DATA LISTING

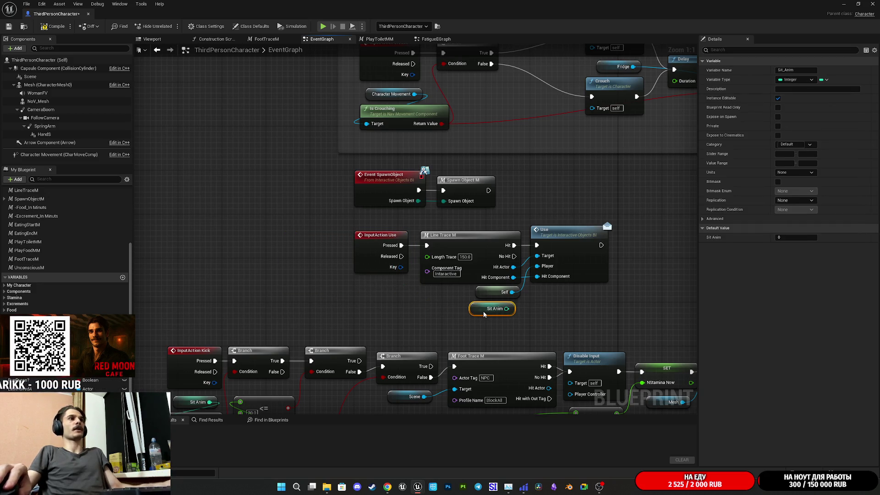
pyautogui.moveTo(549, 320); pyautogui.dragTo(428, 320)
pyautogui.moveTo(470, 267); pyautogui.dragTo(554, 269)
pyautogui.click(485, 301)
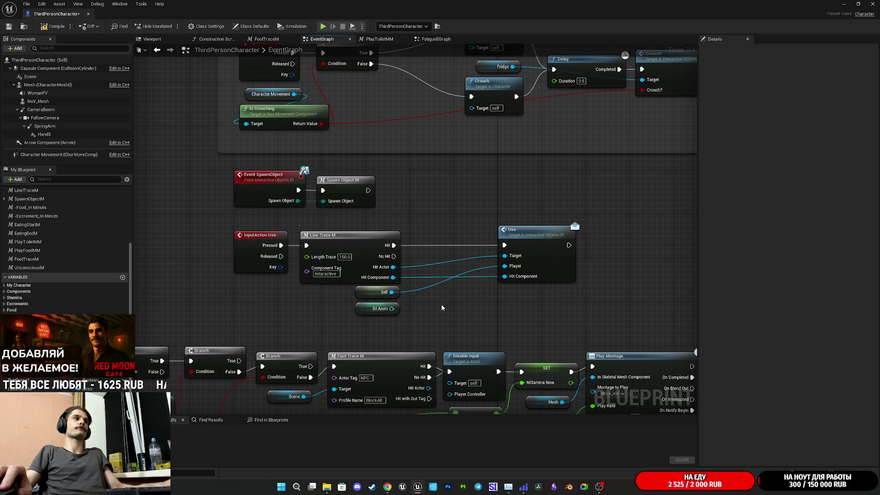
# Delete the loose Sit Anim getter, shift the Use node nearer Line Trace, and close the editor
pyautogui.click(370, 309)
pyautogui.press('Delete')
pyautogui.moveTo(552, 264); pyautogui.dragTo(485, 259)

---

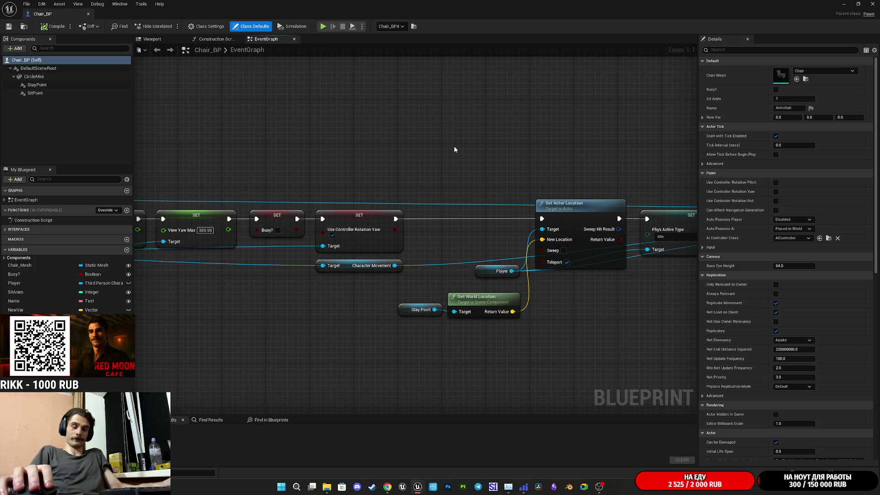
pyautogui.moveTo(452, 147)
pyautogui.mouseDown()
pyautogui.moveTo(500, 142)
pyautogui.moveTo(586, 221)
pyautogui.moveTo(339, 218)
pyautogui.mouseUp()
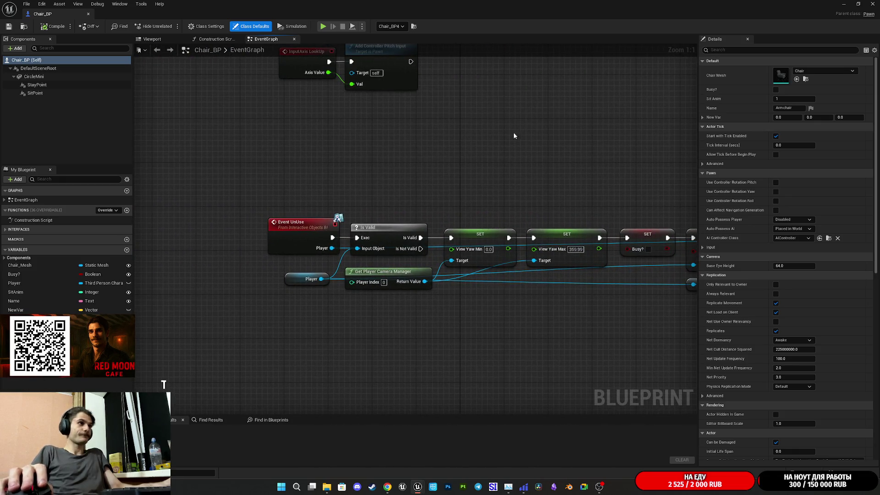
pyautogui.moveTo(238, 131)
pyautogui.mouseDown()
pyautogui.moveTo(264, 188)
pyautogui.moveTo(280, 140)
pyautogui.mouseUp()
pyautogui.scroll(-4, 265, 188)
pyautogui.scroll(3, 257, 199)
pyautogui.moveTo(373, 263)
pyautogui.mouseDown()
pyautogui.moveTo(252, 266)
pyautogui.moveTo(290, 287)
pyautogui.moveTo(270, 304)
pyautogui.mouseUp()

ASSIGNED TASK
Return, exactly as they stand, the lines above from the one with "pyautogui.click(485, 301)" to the one with "pyautogui.moveTo(552, 264); pyautogui.dragTo(485, 259)", omitting any pictures among them.

EXERCISE ANSWER
pyautogui.click(485, 301)
# Delete the loose Sit Anim getter, shift the Use node nearer Line Trace, and close the editor
pyautogui.click(370, 309)
pyautogui.press('Delete')
pyautogui.moveTo(552, 264); pyautogui.dragTo(485, 259)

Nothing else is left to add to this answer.